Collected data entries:
● ● ● ●
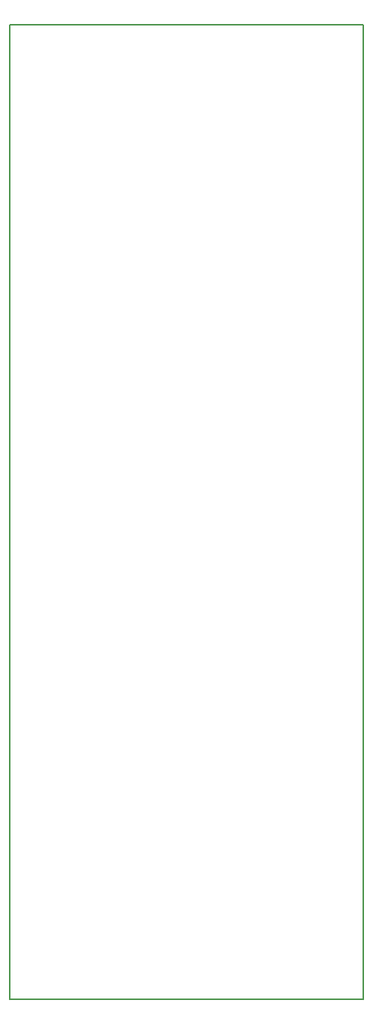
<source format=gbr>
G04 #@! TF.FileFunction,Profile,NP*
%FSLAX46Y46*%
G04 Gerber Fmt 4.6, Leading zero omitted, Abs format (unit mm)*
G04 Created by KiCad (PCBNEW 4.0.7) date 07/21/18 13:32:25*
%MOMM*%
%LPD*%
G01*
G04 APERTURE LIST*
%ADD10C,0.100000*%
%ADD11C,0.150000*%
G04 APERTURE END LIST*
D10*
D11*
X103000000Y-159000000D02*
X103000000Y-49000000D01*
X143000000Y-159000000D02*
X103000000Y-159000000D01*
X143000000Y-49000000D02*
X143000000Y-159000000D01*
X103000000Y-49000000D02*
X143000000Y-49000000D01*
M02*

</source>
● ● ● ●
### WHAT TO WORK ON
Lines of the data above that include the string "APERTURE" must each be copied.

### EXERCISE RESULT
G04 APERTURE LIST*
G04 APERTURE END LIST*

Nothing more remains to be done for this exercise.